When you're injured in a car accident, there are many different areas of your life that will be damaged. You might have sustained physical injuries. Your car may be damaged or totaled. And you might have been unable to work for a period of time following the accident or have a decreased work capacity due to your injuries.
The result of this inability to work is an interruption in income, and this can cause great financial loss and the stress that comes with it. If the accident that caused this loss was someone else's fault, they are responsible for compensating you for that economic loss, as well as your other damages.
With any damages associated with an injury, it's up to the injured party to prove that damages occurred and to prove the value of those damages. It is standard in cases such as these to prove that the damage was "more likely than not" to occur. To put this another way, the injured party needs to prove that it is more likely that the damage did occur than did not occur, and it is more likely that the value of those damages is accurate than not accurate. This is often called the "51% rule", meaning that if the injured party can provide evidence that proves that the damage occurred more likely than not, they can then recover damages.
You are allowed to recover lost wages that resulted from an accident that you were involved in, but were not at fault for. Even if you were partially at fault for the accident, you may still be able to recover some damages. When your injuries have prevented you from going to work and doing your job, you are entitled to the wages you lost due to your absence, because if the accident had not occurred, you would have been able to work. Even if you could not work for a period of months, you're still entitled to the amount of income lost. The length of time you are off work due to injuries is irrelevant. You are entitled to recovery of that lost income.
If the accident you were involved in causes major permanent injuries, and/or long-lasting disabilities, it may affect your capacity for doing your job in the future. If you can not do the job you are accustomed to doing, you are eligible to receive compensation for this lost earning capacity.
If you are still able to work, but the disabilities that were caused by the car accident prevent you from promotions, or from getting a higher-paying job, you can recover damages for that loss of potential income. It pays to remember that both loss of stamina and chronic pain qualify as disabling injuries.
If the accident you were involved in has aggravated injuries that existed prior to the accident, and you can not work because of these aggravated injuries, you can still recover the full amount of your lost earnings. This is due to the fact that the aggravation of the injuries was caused by the accident. Had the accident not occurred, the injuries would not have been aggravated, and you would have been able to continue working normally.

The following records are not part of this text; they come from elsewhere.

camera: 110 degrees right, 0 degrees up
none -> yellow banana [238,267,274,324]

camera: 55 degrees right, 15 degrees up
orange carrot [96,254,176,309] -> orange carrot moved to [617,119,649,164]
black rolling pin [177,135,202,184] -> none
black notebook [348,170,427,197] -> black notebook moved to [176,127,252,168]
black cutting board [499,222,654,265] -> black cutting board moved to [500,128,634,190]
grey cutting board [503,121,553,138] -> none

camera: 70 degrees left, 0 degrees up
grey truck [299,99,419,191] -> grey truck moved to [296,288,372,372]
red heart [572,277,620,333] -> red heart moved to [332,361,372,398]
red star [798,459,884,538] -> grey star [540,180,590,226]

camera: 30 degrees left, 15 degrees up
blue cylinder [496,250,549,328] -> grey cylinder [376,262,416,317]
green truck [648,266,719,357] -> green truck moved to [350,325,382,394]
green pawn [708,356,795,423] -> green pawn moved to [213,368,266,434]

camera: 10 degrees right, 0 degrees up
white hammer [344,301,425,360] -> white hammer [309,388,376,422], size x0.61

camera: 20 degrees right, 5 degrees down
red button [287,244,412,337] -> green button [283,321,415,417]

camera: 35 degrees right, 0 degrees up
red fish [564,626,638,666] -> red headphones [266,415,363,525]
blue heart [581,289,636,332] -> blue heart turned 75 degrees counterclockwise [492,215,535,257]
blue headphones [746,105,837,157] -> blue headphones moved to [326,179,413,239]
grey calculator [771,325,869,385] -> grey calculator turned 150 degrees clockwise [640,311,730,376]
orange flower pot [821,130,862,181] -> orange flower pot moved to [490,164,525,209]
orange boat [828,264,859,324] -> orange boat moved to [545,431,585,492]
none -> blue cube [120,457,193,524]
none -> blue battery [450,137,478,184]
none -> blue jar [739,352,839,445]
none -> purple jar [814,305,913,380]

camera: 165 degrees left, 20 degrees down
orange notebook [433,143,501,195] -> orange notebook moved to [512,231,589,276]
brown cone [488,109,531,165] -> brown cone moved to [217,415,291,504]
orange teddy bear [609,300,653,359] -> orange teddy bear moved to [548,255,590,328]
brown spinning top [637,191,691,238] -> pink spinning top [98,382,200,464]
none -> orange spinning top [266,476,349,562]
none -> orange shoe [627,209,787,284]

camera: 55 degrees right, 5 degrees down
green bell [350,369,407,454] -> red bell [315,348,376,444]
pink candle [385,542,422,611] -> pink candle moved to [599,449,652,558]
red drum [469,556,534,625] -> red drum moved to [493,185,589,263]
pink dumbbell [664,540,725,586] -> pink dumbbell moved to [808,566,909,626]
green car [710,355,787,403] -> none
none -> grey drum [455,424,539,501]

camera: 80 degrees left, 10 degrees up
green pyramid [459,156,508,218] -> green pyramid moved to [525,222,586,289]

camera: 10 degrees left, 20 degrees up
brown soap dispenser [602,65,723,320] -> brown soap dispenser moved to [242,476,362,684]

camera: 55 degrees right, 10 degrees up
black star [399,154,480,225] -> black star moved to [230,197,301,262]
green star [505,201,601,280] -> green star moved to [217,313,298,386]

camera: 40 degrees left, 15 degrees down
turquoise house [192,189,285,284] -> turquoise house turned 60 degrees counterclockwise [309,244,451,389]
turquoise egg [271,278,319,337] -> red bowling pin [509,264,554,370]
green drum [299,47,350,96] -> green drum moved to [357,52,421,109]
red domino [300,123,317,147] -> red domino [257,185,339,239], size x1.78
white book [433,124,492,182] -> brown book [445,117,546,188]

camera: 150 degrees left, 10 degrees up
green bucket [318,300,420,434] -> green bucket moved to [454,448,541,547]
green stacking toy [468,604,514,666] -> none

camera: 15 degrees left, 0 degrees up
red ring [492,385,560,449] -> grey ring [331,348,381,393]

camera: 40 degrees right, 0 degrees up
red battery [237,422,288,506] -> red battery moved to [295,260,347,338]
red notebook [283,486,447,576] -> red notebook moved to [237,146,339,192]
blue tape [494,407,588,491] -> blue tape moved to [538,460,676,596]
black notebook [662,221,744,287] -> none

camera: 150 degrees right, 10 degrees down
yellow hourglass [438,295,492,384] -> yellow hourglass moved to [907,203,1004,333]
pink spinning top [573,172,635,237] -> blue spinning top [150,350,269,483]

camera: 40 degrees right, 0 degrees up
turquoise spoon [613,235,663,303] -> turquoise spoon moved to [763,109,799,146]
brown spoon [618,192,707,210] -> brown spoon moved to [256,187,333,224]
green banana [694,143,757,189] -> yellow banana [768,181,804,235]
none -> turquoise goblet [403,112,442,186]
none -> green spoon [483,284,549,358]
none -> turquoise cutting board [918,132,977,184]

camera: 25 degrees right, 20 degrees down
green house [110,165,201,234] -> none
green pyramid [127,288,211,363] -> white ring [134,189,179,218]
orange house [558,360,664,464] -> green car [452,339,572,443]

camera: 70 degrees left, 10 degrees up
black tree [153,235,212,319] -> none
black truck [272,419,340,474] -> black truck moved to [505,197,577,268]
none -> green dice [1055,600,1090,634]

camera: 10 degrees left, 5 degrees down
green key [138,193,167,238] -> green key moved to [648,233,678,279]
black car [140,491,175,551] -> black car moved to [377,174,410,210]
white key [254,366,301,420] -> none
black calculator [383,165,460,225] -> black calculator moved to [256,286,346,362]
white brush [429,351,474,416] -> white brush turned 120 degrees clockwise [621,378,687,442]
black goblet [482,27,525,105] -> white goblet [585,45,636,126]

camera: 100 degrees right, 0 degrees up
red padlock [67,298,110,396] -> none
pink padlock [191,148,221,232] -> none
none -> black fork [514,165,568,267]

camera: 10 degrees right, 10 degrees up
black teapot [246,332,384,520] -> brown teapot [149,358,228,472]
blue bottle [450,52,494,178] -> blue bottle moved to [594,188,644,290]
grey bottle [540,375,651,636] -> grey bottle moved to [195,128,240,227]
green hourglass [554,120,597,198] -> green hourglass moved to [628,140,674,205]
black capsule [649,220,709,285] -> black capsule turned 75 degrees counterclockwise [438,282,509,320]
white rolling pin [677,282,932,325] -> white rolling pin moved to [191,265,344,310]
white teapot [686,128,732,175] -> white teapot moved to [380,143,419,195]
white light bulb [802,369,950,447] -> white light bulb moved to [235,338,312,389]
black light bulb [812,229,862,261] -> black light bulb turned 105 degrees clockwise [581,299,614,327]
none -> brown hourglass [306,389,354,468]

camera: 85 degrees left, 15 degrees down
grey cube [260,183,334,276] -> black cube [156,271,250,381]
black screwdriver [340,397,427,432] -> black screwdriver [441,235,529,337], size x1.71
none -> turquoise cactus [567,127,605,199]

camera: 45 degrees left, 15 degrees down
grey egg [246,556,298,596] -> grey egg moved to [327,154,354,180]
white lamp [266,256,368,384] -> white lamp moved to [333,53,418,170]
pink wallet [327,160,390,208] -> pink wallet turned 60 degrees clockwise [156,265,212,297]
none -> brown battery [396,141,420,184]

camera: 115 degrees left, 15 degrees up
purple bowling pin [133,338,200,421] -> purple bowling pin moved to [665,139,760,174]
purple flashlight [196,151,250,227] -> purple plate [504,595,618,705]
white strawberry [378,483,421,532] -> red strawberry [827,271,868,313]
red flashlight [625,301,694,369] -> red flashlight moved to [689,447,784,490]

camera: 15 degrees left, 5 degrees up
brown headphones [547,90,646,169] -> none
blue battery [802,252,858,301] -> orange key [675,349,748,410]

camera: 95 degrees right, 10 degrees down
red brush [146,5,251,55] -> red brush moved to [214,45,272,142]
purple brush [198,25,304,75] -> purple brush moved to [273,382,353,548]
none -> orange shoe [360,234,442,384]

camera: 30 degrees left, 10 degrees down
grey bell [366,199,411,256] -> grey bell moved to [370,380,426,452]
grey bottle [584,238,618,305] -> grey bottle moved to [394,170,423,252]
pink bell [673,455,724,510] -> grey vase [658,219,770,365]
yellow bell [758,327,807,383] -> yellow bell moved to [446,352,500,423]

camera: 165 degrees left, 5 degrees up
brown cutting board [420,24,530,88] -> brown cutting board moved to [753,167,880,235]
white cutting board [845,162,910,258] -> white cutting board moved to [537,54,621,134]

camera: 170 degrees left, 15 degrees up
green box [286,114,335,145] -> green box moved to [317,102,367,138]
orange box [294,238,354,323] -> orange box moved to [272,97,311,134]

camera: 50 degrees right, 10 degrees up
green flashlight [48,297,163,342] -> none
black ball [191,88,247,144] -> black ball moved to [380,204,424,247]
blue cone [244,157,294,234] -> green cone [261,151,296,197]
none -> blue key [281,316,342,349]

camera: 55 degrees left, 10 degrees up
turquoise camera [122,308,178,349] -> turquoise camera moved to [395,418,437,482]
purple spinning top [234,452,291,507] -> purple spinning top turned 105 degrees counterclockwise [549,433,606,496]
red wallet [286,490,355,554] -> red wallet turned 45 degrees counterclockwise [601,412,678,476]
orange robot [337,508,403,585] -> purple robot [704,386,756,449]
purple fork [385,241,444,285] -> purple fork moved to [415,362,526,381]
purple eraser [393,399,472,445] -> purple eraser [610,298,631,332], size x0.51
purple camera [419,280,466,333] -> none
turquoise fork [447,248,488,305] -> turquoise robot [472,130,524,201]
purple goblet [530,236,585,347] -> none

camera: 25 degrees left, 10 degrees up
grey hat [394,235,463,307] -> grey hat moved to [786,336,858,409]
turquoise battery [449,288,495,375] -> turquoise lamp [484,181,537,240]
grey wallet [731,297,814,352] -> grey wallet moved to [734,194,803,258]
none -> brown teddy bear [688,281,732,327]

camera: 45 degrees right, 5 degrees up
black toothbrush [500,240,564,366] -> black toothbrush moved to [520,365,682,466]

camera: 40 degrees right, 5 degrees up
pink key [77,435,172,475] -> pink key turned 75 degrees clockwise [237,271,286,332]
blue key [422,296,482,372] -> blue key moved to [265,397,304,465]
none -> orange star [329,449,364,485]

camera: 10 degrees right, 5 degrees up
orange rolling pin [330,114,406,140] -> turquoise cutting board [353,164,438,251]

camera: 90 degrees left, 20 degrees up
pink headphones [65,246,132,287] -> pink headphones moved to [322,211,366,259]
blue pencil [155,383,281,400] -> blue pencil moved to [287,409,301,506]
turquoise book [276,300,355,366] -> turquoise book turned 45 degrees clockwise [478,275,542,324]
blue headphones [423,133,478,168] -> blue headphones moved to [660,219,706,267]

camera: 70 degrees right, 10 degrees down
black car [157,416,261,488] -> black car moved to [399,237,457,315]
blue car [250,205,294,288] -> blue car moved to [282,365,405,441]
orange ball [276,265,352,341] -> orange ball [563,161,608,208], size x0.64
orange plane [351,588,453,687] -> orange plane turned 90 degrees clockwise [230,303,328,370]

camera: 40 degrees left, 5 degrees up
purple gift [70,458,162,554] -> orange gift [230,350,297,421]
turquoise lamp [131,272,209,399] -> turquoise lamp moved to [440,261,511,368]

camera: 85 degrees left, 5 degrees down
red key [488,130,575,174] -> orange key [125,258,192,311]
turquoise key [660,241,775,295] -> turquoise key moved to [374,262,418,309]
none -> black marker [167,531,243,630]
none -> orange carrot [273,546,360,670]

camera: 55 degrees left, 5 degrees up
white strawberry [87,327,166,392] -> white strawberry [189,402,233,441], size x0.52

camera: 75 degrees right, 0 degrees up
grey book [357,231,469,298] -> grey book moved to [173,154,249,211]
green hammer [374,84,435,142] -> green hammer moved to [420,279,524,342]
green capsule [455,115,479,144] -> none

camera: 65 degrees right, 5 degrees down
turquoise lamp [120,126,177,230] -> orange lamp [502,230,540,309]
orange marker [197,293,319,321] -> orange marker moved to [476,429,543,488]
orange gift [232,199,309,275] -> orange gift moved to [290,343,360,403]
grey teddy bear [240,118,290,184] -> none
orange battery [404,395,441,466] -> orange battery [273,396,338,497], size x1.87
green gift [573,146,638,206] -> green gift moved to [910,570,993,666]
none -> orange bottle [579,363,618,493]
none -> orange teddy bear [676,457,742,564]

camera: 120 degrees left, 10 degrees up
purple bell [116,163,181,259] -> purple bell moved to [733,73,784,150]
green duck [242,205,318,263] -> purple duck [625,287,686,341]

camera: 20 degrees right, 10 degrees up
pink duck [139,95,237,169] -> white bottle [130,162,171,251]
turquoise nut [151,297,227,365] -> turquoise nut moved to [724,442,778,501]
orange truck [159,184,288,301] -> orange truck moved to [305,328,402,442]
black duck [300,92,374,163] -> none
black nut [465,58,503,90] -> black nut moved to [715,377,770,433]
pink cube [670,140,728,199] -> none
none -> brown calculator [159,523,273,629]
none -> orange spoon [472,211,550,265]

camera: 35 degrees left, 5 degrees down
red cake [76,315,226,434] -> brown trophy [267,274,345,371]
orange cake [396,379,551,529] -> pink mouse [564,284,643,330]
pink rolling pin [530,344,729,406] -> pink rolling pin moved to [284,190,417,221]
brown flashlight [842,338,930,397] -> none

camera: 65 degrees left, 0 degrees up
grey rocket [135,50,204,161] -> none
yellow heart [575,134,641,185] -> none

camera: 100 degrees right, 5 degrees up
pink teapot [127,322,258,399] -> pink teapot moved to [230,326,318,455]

In order to prove lost wages, you must submit your most recent pay stub prior to the injury as evidence. Proving loss of future earning capacity is a bit more complicated since it requires some speculation regarding your future. It must be assumed that due to the type of work you perform, the severity of the injuries will cause your earning capacity to suffer.
How much you recover is even more difficult to calculate. Often, it is not just the difference of paycheck amounts before and after your injuries. Usually, an economic expert will be called in to determine a general amount of lost earning capacity. This will give an approximation for your earning potential had you not been involved in the accident and sustained the disabling injuries. What you are still able to earn will be deducted from the estimated earning capacity, and the difference between the two will make up your lost earning capacity.
Establishing the lost income damages for someone who is self-employed is even more complicated than with someone who is employed by a company. It is not simply that you had to miss work due to your injuries. Because you are self-employed, you will need to prove that you lost income, as well as prove that you lost opportunities and contracts too. This is the perfect example of when a qualified, experienced attorney is worth searching out. In fact, you may need the testimony of an expert who is able to quantify the amount of income you've lost due to your inability to work, as well as the projected amount of income you've lost in less tangible ways such as client meetings that would have resulted in a new contract or new opportunities for income.
Where an employee of a company is entitled to lost wages and loss of future earning potential, that's usually a set figure. With someone who is self-employed, however, damages could include lost income, lost capacity for earning, loss of profits, loss of opportunities, and loss of goodwill with current paying clients.
It is more difficult to prove income damages where the self-employed are involved, but it isn't impossible. Business tax returns establish a pattern of income for the self-employed, as can current contracts that are already in place. The case may be that you were unable to fulfill these contracts because of your injuries, and suffered a financial loss because of it. Correspondence, appointment records, and calendars can also help solidify the income opportunities lost.